解消されない過剰債務、月商の5.4ヵ月で高止まり

 東京商工リサーチが発表した「国内企業の借入金状況調査」結果によると、決算書が比較可能な3月期決算の企業(2万9803社)の借入金を前期と比較し、2022年3月期決算で前期決算と比べて借入金の増減企業の構成比を算出したところ、借入金が「増加」した企業は25.6%だったのに対し、「減少」は45.4%、「横ばい」は28.8%だった。社数では、減少した企業が増加の1.7倍に達し、構成比では19.8ポイント上回った。

 2019年3月期以降、深刻なコロナ禍を受けて支援策が相次いで実施された。ゼロ・ゼロ融資などの資金繰り支援が本格化した2021年3月期は、「増加」した企業が41.7%に対し、「減少」した企業は31.4%で、10.3ポイント上回った。コロナ前と比べ、増加と減少の構成比がほぼ逆転した。ただ、コロナ関連の支援策が一巡した2022年3月期は、増加と減少の構成比は再び逆転し、増加の構成比は16.1ポイント減少した。

 これは、ゼロ・ゼロ融資の民間金融機関の受付終了に加え、すでに返済が始まった企業や、不測の事態に備えて手元資金を厚くした企業が借入返済に動いたこともあるとみられる。借入金の増減を資本金別で分類し、前期と比較した。2022年3月期決算で借入金が増加したのは、資本金1億円以上(大企業)が26.1%、資本金1億円未満が(中小企業)25.4%で、大きな差はなかった。

 産業別の借入金の状況を比較したところ、2022年3月期決算で借入金が増加した比率が最も高かったのは「農・林・漁・鉱業」の32.9%、以下、「小売業」(30.5%)、「製造業」(28.3%)、「卸売業」(27.6%)、「運輸業」(27.38%)、「不動産業」(27.35%)などと続き、最も低かったのは「情報通信業」(16.5%)で、唯一の10%台だった。前期は10産業のうち、建設業の49.6%を筆頭に、上位5産業で増加の比率が40%を上回っていた。

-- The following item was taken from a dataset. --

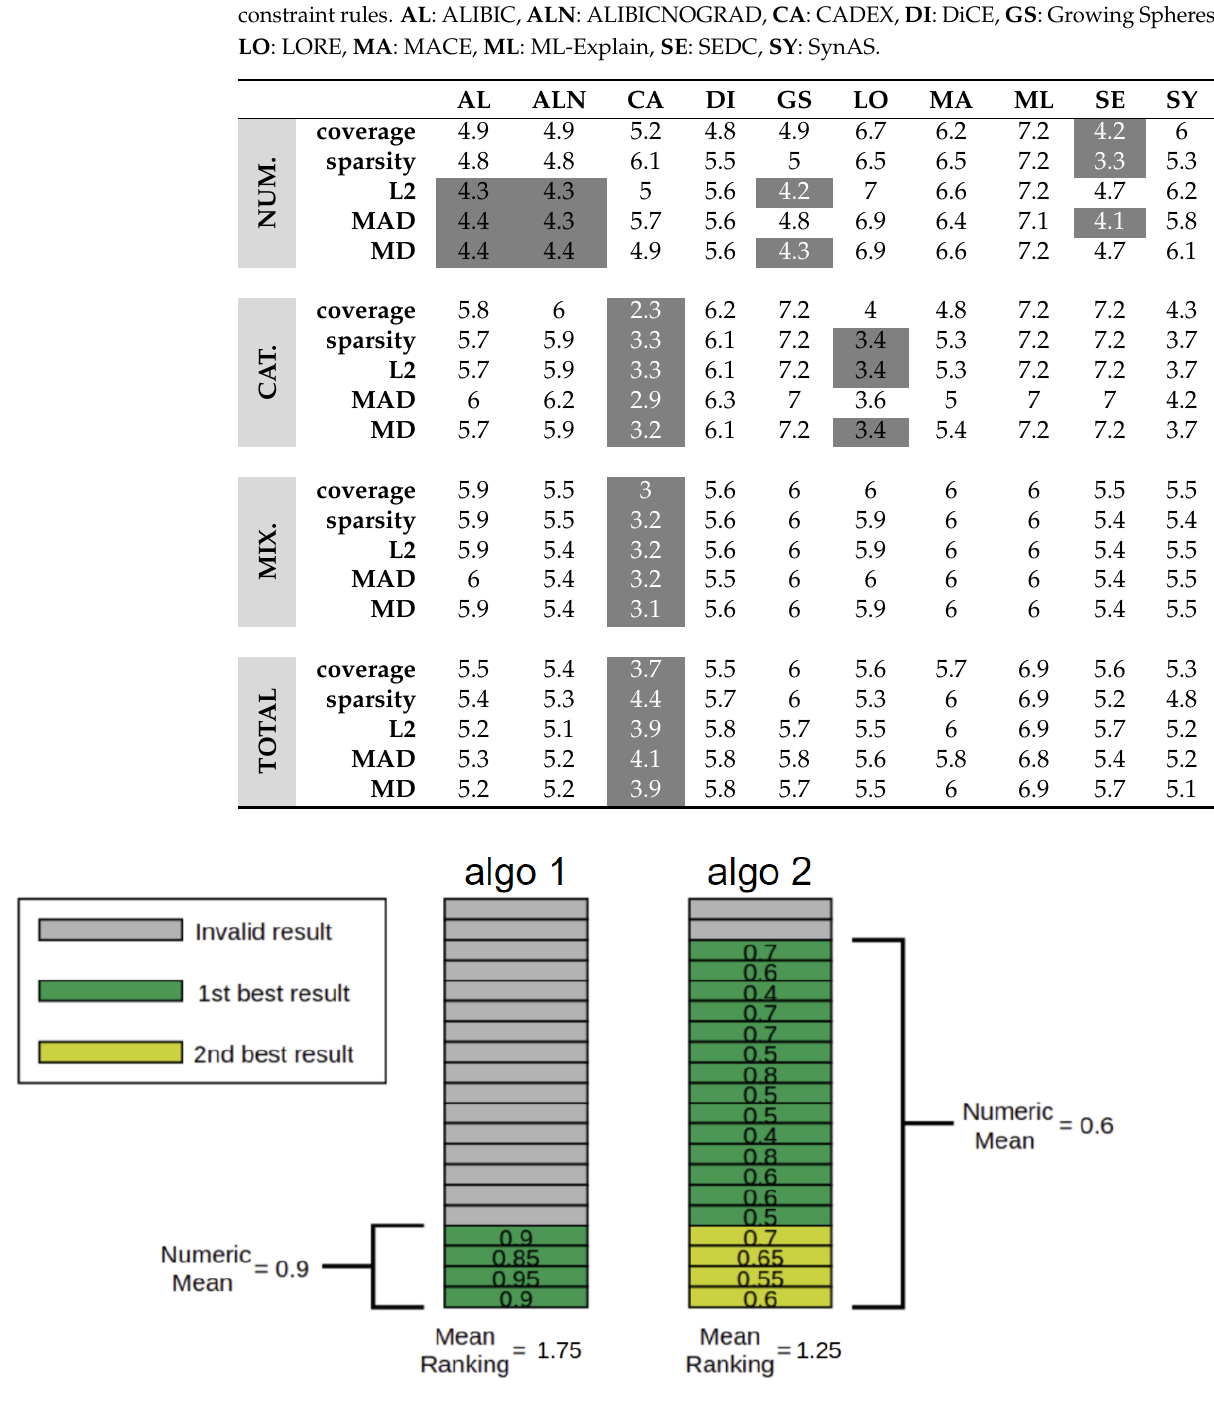
Figure 3. Example of how numeric and ranking results can have discrepancies. When calculating numerical statistical properties from results, like mean sparsity, we only consider valid (or valid and realistic) results. In the figure, this means the gray cells’ (invalid results) values are not considered in the calculation of numerical scores. Thus, analyzing algorithm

 また、借入金が月商の何倍に相当するかを示す「借入金月商倍率」(借入金総額÷年間売上高÷12)の5期の推移を比較したところ、コロナ前(2019年3月期~2020年3月期)まではいずれも4.6倍と、同水準で推移していたが、コロナ関連融資の利用が進んだ2021年3月期は5.5倍に跳ね上がった。売上高の減少と、銀行借入の積極利用で借入金月商倍率が高まった。

 借入金の標準的な比率は、業種や業態などにより異なるが、平均するとコロナ禍以降の2021年3月期はおよそ1ヵ月の月商と同額の借入金が増加したことになる。一方、2022年3月期は借入金を減少させた企業が多かったにもかかわらず、借入金月商倍率は5.4倍と微減にとどまった。多くの企業で売上の回復が進まず、借入金月商倍率が高止まりしたまま、過剰債務に陥っている可能性を示唆している。